▶ [BRIEF]: Carry on the React Native long-press discussion from the point where it stops, picking up after the last line shown.

▶ [EXTRACT]:
■ ■ ■ ■ ■ ■ ■
Reputation: 832
I have a simple screen with components like this:
<Parent onLongPress={/* do something */}>
<Child onPress={/* do something */} />
<Child onPress={/* do something */} />
<Parent>
I would like any long press on anything within <Parent>
to trigger Parent.onLongPress
, and short press of children to trigger the correspondant Child.onPress
. I learned from the documentation that the parent view can use View.props.onStartShouldSetResponderCapture={(event) => true}
to be the one handling the event, but I cannot find a way to do this only for long press events and not all touch events. I initially expected I would be able to use the event type in onStartShouldSetResponderCapture
but it seems to always be set to undefined
.
I created a Snack if someone wants to try out: https://snack.expo.io/@dgellow/arrogant-strawberries.
Upvotes: 2
Views: 2293
Reputation: 3653
Use LongPressGestureHandler
from react-native-gesture-handler
to capture long press event on the parent component.
Before
<Button // custom component
style={styles.container}
onLongPress={() => {
// long press handler
}}
>
{children} // with `onPress`
</Button>
);
After
import {
LongPressGestureHandler,
State,
} from 'react-native-gesture-handler';
...
...
■ ■ ■ ■ ■ ■ ■
▶ [GIVEN INFORMATION]:

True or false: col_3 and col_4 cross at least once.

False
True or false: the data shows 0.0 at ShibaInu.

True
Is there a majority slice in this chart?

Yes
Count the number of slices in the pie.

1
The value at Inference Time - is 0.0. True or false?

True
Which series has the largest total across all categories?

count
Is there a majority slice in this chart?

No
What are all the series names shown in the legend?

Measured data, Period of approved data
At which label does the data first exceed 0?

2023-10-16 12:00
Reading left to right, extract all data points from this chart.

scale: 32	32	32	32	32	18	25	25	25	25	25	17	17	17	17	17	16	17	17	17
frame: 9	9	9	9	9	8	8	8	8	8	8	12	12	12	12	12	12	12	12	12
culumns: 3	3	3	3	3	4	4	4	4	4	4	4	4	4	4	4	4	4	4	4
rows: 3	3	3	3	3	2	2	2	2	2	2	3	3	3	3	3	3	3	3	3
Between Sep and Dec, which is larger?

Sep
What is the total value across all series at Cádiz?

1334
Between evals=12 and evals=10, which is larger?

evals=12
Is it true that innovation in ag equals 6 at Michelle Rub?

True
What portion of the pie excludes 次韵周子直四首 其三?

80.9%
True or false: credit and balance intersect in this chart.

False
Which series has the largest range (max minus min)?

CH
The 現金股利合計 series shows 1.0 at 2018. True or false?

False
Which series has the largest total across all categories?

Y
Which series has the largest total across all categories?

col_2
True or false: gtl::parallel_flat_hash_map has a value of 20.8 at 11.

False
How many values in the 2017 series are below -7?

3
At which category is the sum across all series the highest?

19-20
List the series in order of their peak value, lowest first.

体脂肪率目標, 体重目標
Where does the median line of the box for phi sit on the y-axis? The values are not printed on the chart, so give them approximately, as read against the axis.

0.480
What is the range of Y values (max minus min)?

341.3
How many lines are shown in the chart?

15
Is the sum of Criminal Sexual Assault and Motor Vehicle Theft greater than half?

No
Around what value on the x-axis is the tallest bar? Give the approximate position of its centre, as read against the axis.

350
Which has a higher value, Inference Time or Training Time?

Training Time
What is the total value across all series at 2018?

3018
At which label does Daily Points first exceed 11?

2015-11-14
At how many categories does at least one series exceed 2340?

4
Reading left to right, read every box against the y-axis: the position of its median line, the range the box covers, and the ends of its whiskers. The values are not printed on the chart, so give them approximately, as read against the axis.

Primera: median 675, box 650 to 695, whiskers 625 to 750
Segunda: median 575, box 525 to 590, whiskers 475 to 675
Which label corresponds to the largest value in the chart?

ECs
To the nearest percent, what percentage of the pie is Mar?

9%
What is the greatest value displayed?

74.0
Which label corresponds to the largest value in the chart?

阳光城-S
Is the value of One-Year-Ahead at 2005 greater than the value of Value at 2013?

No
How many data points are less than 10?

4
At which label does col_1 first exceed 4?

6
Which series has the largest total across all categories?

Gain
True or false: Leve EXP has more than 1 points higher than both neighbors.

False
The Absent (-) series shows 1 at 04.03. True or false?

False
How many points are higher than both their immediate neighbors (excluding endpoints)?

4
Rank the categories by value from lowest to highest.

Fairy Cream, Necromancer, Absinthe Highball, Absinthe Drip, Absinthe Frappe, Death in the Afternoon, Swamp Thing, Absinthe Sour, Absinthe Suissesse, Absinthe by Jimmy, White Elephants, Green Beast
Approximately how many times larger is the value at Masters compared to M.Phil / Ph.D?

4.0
■ ■ ■ ■ ■ ■ ■
▶ [EXERCISE RESPONSE]:
<LongPressGestureHandler
onHandlerStateChange={({ nativeEvent }) => {
if (nativeEvent.state === State.ACTIVE) {
// long press handler
}
}}
>
<View style={styles.container}>
{children} // with `onPress`
</View>
</LongPressGestureHandler>
Please note that the direct descendant of LongPressGestureHandler
should be a View
.
I almost go with context approach due to multiple deeply nested children that needed to call the onLongPress
function passed around as props.
If you are using react-navigation
, you are using react-native-gesture-handler
already.
Upvotes: 4
Reputation: 6584
I had the same problem here, ideally the child would "release" its hold on the capture of a press event after onPress
passes and let the parent's onLongPress
take over, but I've not found a way to do that.
The solution that worked in my instance was to add the same method for onLongPress
to the parent and the child, so if the child takes over, it uses the method passed to it, and if not then the parent calls the method.
Note I've got this working in my codebase, but not tried the specific example below:
const onLongPress = () => alert("long press!");
const onPress = () => alert("short press!");
return (
<Parent onLongPress={onLongPress}>
<Child onLongPress={onLongPress} onPress={onPress} />
<Child onLongPress={onLongPress} onPress={onPress} />
<Parent>
);
If the child component you want to add the onLongPress
& onPress
to is further down the Native DOM tree, then you can just keep passing that function down (though it does feel a bit messy if it's many levels nested deep, but I've found no alternative).